How do airlines plan flight crew schedules around rest requirements and crew locations while minimizing hotel and deadheading costs?
These types of problems can be solved using optimization, a branch of applied mathematics that uses linear programming (LP) and mixed integer programming (MIP) to find optimal solutions. However, solving such problems isn’t easy because they often contain millions of variables and constraints that can slow CPUs. Approximate solutions can sometimes be found quickly, but finding highly accurate solutions takes longer.
NVIDIA cuOpt is an open source GPU-accelerated library for solving optimization problems. The latest cuOpt release includes a new solver for linear programs that uses the barrier method.
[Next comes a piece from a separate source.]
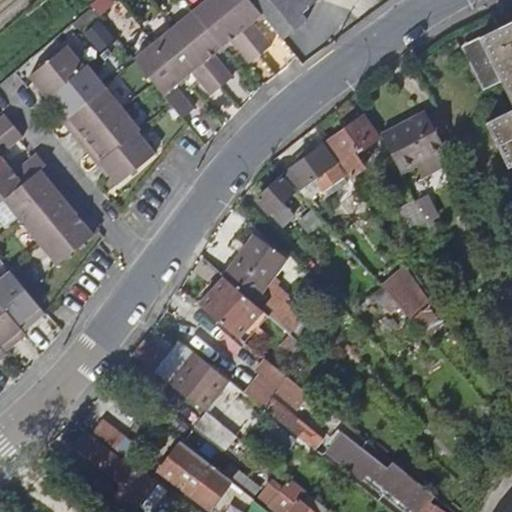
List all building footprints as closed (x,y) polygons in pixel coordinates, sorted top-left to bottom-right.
[(209,0),(195,11),(225,47),(236,39),(255,61),(264,54),(220,0),(209,0)] [(220,0),(264,54),(276,44),(257,21),(265,14),(253,0),(220,0)] [(253,0),(265,14),(266,14),(289,41),(314,19),(312,17),(329,3),(326,0),(253,0)] [(177,26),(225,85),(236,76),(218,52),(225,47),(195,11),(177,26)] [(511,96),(511,113),(489,124),(511,168),(511,24),(502,30),(465,50),(487,93),(506,84),(511,96)] [(158,42),(187,78),(195,72),(214,95),(225,85),(177,26),(158,42)] [(74,42),(36,74),(41,80),(45,85),(43,87),(51,98),(92,64),(74,42)] [(141,60),(159,81),(177,104),(187,116),(199,107),(181,84),(187,78),(158,42),(139,57),(141,60)] [(92,64),(51,98),(56,104),(62,111),(68,106),(75,114),(112,84),(94,62),(92,64)] [(112,84),(75,114),(82,123),(75,129),(85,142),(129,105),(112,84)] [(129,105),(85,142),(91,150),(97,157),(104,151),(110,158),(144,130),(147,128),(129,105)] [(62,111),(68,120),(75,114),(68,106),(62,111)] [(0,139),(20,123),(10,112),(6,115),(0,120),(0,139)] [(383,134),(391,150),(402,170),(444,148),(426,113),(383,134)] [(75,114),(68,120),(75,129),(82,123),(75,114)] [(367,116),(330,143),(342,161),(340,162),(357,187),(361,184),(356,177),(368,169),(356,151),(379,135),(367,116)] [(20,123),(0,139),(0,171),(13,161),(7,154),(25,138),(30,135),(20,123)] [(144,130),(110,158),(103,164),(113,178),(116,175),(120,179),(124,184),(163,153),(144,130)] [(326,148),(289,173),(304,194),(310,190),(307,186),(338,164),(326,148)] [(378,157),(416,230),(429,223),(402,170),(391,150),(378,157)] [(97,157),(103,164),(110,158),(104,151),(97,157)] [(13,161),(0,171),(0,204),(10,197),(52,163),(43,152),(39,156),(21,171),(13,161)] [(192,168),(197,173),(203,164),(198,160),(192,168)] [(52,163),(10,197),(28,220),(64,191),(58,183),(63,178),(57,170),(52,163)] [(58,183),(64,191),(70,186),(63,178),(58,183)] [(284,182),(260,202),(273,216),(296,196),(284,182)] [(64,191),(71,200),(77,195),(76,193),(70,186),(64,191)] [(64,191),(28,220),(45,242),(87,208),(77,195),(71,200),(64,191)] [(87,208),(45,242),(64,264),(99,235),(92,226),(98,221),(94,216),(87,208)] [(92,226),(99,235),(105,230),(98,221),(92,226)] [(263,311),(278,323),(287,313),(284,309),(289,303),(268,285),(288,263),(261,239),(226,278),(263,311)] [(0,286),(0,300),(27,333),(44,320),(39,314),(48,308),(19,271),(0,286)] [(199,307),(239,338),(263,311),(226,278),(199,307)] [(409,289),(422,305),(433,298),(421,281),(409,289)] [(386,290),(413,321),(422,313),(394,282),(386,290)] [(381,303),(395,318),(385,327),(395,338),(414,322),(413,321),(386,290),(385,290),(363,310),(368,316),(381,303)] [(0,344),(4,350),(13,342),(17,347),(30,338),(27,333),(0,300),(0,344)] [(39,314),(44,320),(52,313),(48,308),(39,314)] [(13,342),(4,350),(5,352),(8,355),(17,347),(13,342)] [(132,356),(154,373),(164,361),(142,344),(132,356)] [(0,355),(0,359),(3,363),(10,357),(8,355),(5,352),(0,355)] [(170,385),(250,447),(255,440),(243,430),(240,433),(236,429),(239,425),(215,407),(211,411),(201,404),(223,377),(219,374),(195,354),(170,385)] [(288,377),(266,360),(257,372),(291,400),(290,402),(299,410),(310,395),(288,377)] [(319,435),(270,398),(269,400),(263,395),(258,401),(264,406),(262,408),(299,437),(310,446),(319,435)] [(105,423),(96,435),(118,452),(127,459),(137,447),(105,423)] [(411,475),(399,466),(394,473),(343,433),(329,451),(348,467),(353,461),(417,511),(444,511),(430,501),(435,494),(427,488),(411,475)] [(74,449),(124,488),(116,499),(133,511),(137,511),(141,507),(159,484),(127,459),(124,463),(87,434),(74,449)] [(212,468),(180,444),(158,471),(209,511),(232,483),(222,476),(212,468)] [(233,463),(226,473),(255,494),(262,484),(233,463)] [(432,481),(416,469),(411,475),(427,488),(432,481)] [(269,508),(274,511),(328,511),(289,482),(269,508)]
This new solver complements the existing cuOpt LP solvers, enabling engineers, researchers, and developers to solve large-scale linear programs quickly and accurately.
Internal benchmarks show cuOpt barrier delivering over 8x average speedup compared to a leading open source CPU solver and over 2x average speedup compared to a popular commercial CPU solver on a public test set of large linear programs (Figure 1).
When cuOpt barrier is combined with cuOpt PDLP in concurrent mode, it ranked first among open source solvers and second overall out of eleven solvers in public benchmarks (retrieved October 20, 2025).
This post explains the basics of linear programs, introduces the new cuOpt GPU-accelerated barrier method, and dives deeper into the benchmark data on its performance.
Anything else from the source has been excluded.